Philippe Jullian visited Tredegar and was intrigued by his host, a figure given to “inventing new eccentricities to show the variety of his immense learning, the confidence of his taste, the insolence of his character and extent of his fortune” as Jullian’s biographer put it. The viscount appears as Lord Tanquerville in Jullian’s roman à clef Café Society (which also featured recent Flower George de Cuevas). But the French writer also witnessed the flipside to his character during dinner one night, as Morgan dressed down one of his servants – drunkenly, viciously and at length.
Morgan was married to an English actress and a Russian princess (both unions without issue), but the most significant attachment in his life introduced himself in London’s Eiffel Tower restaurant one day with the words ‘Your name is Rameses’. This statement issued from the mouth of novelist Ronald Firbank and was evidently inspired by Morgan’s resemblance to an effigy of Rameses II in the British Museum. So highly strung was Firbank that he seemed perpetually on the point of fleeing the physical plane through sheer nerves; nonetheless he embarked on an affair with the man he came to call ‘Heaven Organ’.
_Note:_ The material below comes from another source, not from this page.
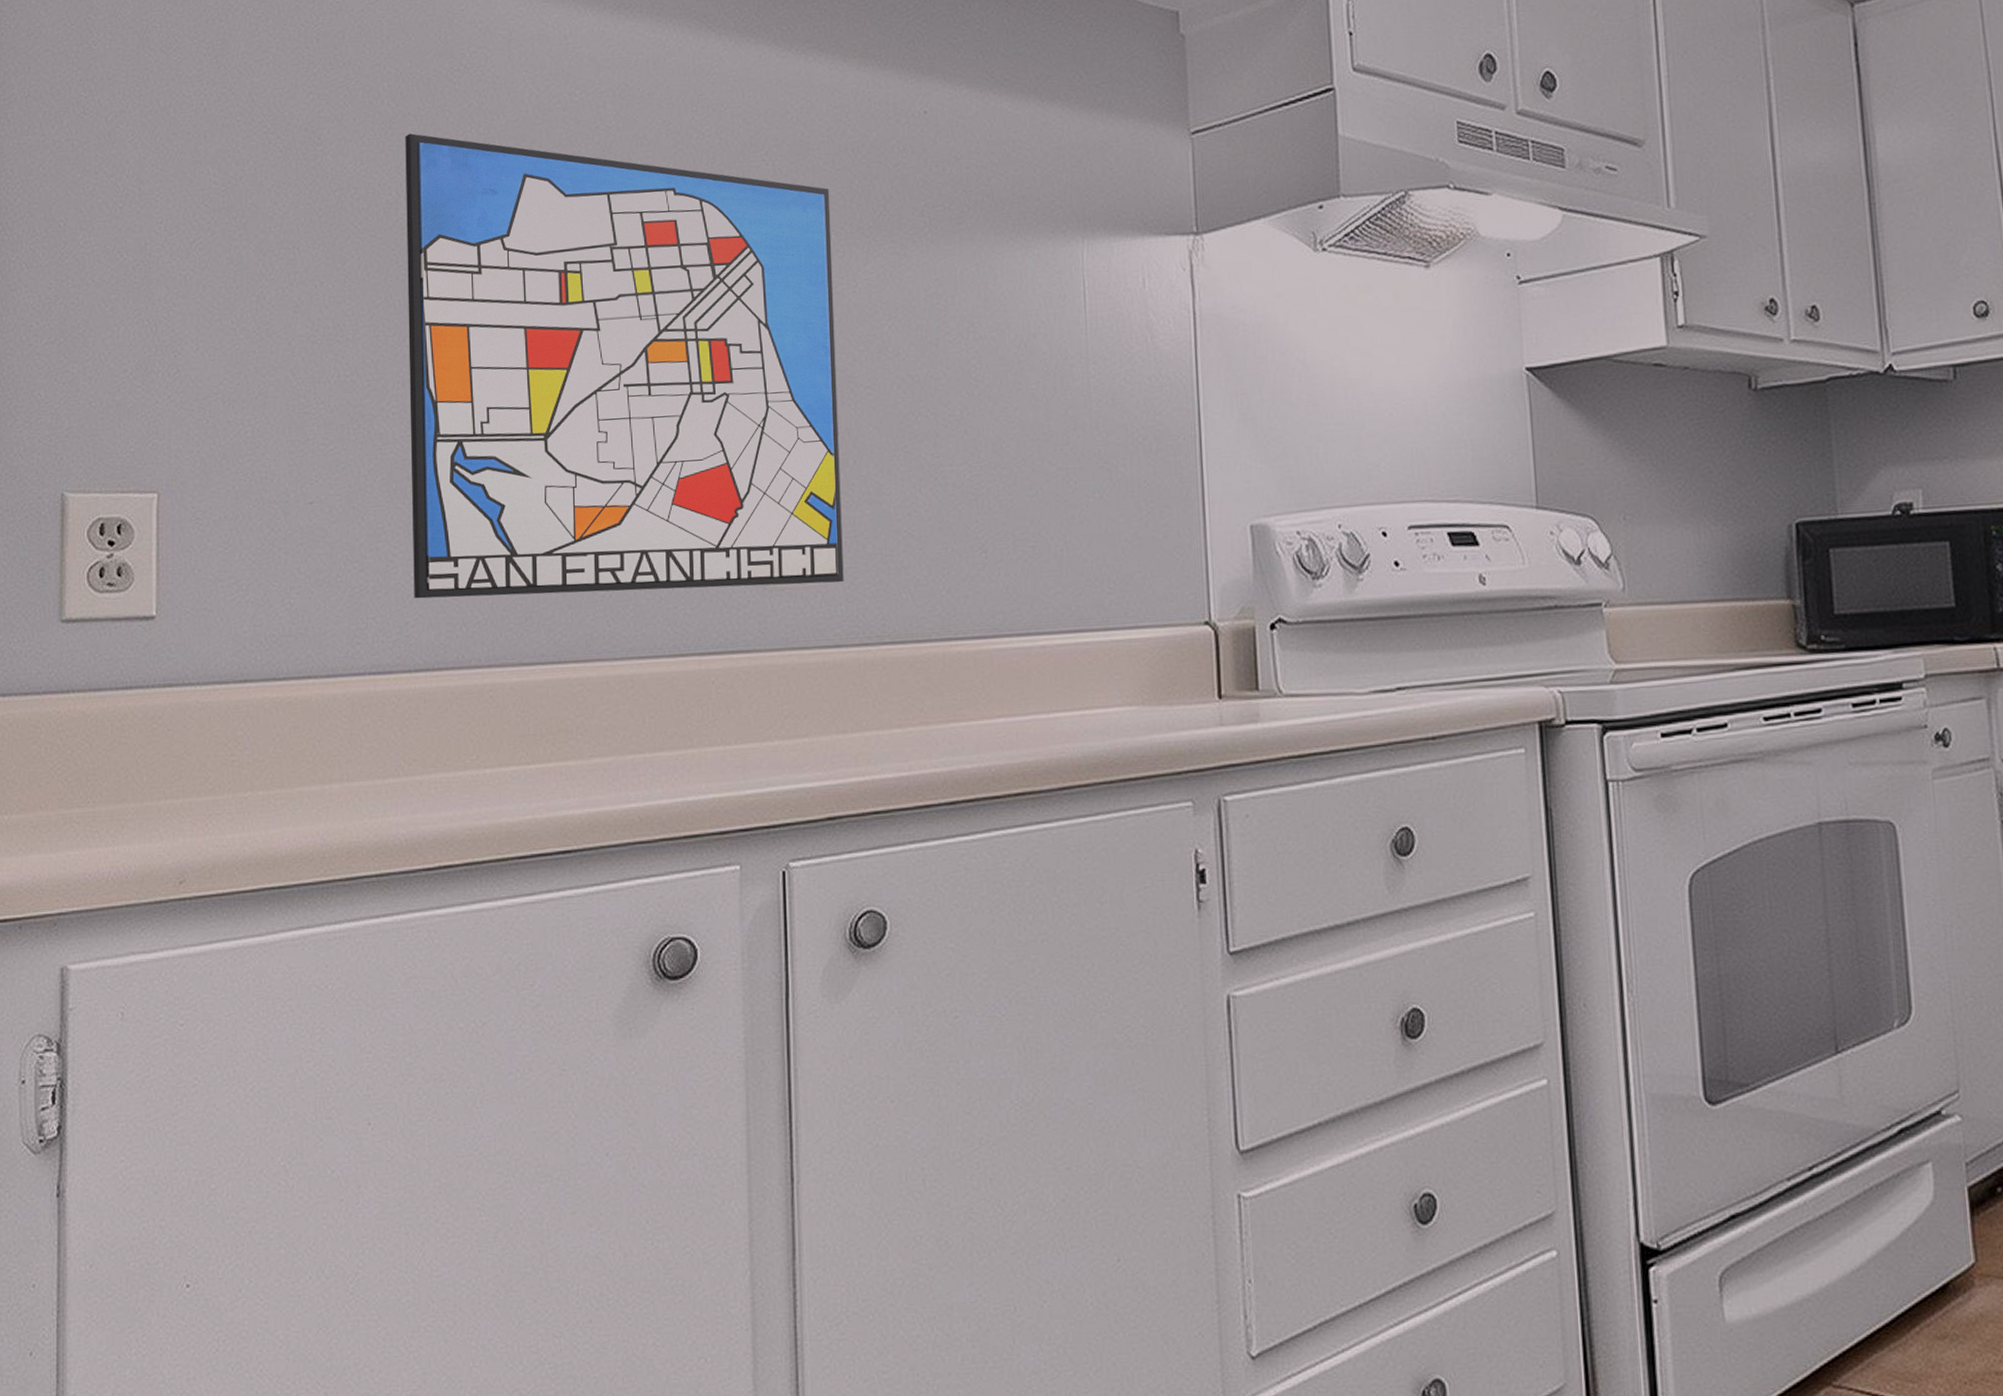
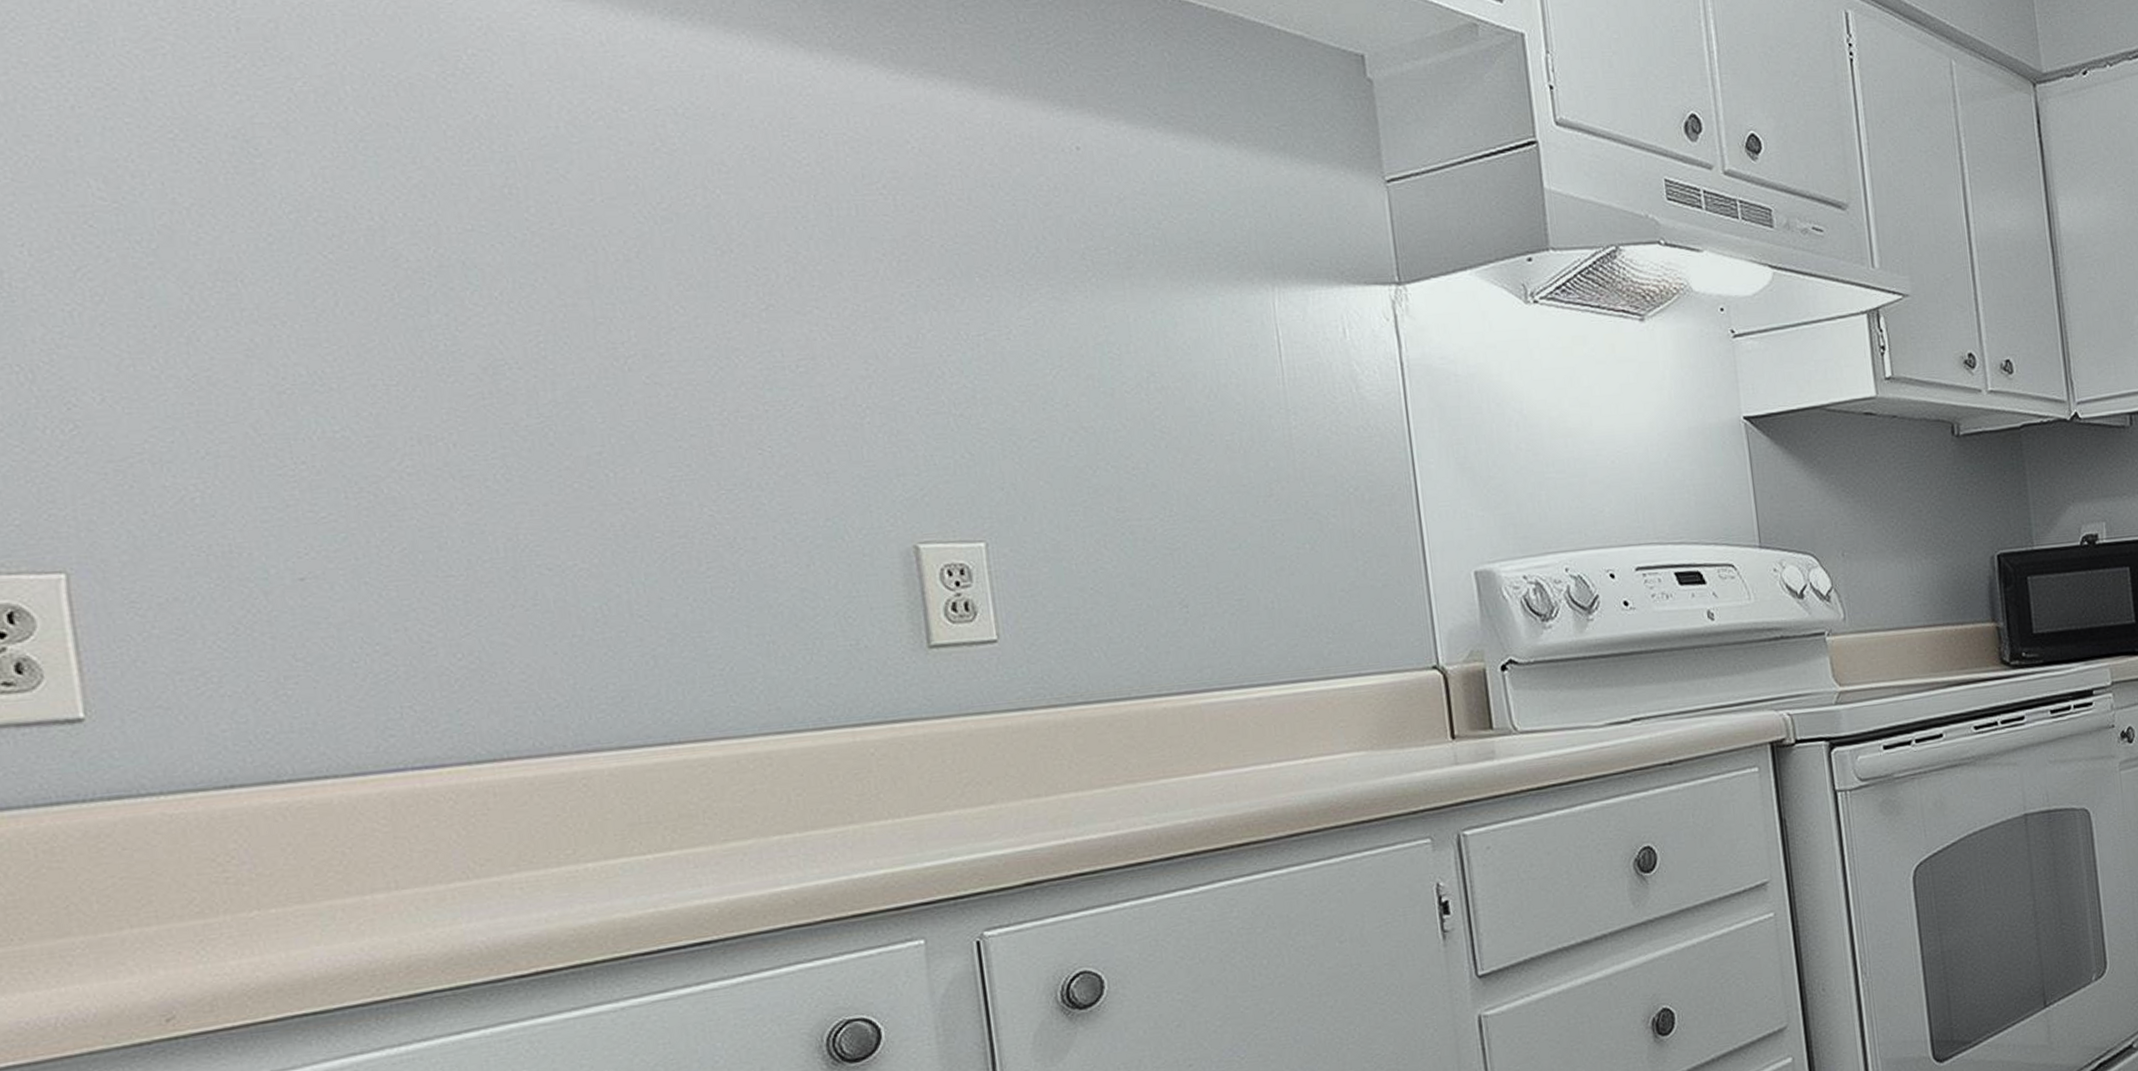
wall art: present [405,133,844,599] -> none [385,148,1023,683]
Like Firbank, Morgan was a Catholic convert, and indeed had studied for the priesthood (although he sent his valet to attend lectures for him) and eventually moved in the highest Vatican circles, laden with papal honours. Despite this bond, it was Morgan’s dual nature and hair-trigger temper which caused the end of their relationship. Firbank had dedicated a play, The Princess Zoubaroff, to Morgan, who accepted the gesture but didn’t trouble himself to read it. Only as the book was going to print did Morgan state his objection to the play’s portrayal of Catholics, furiously demanding withdrawal of the dedication. Fairbank – always more canny than his flighty demeanour would suggest – had his revenge in the novel The Flower Beneath the Foot, in which he pilloried Morgan as “Eddy Monteith” of “Intriguer House”.
And so while the real Evan Morgan died on this day in 1949, his confounding dichotomies live on in the fiction of his more talented associates.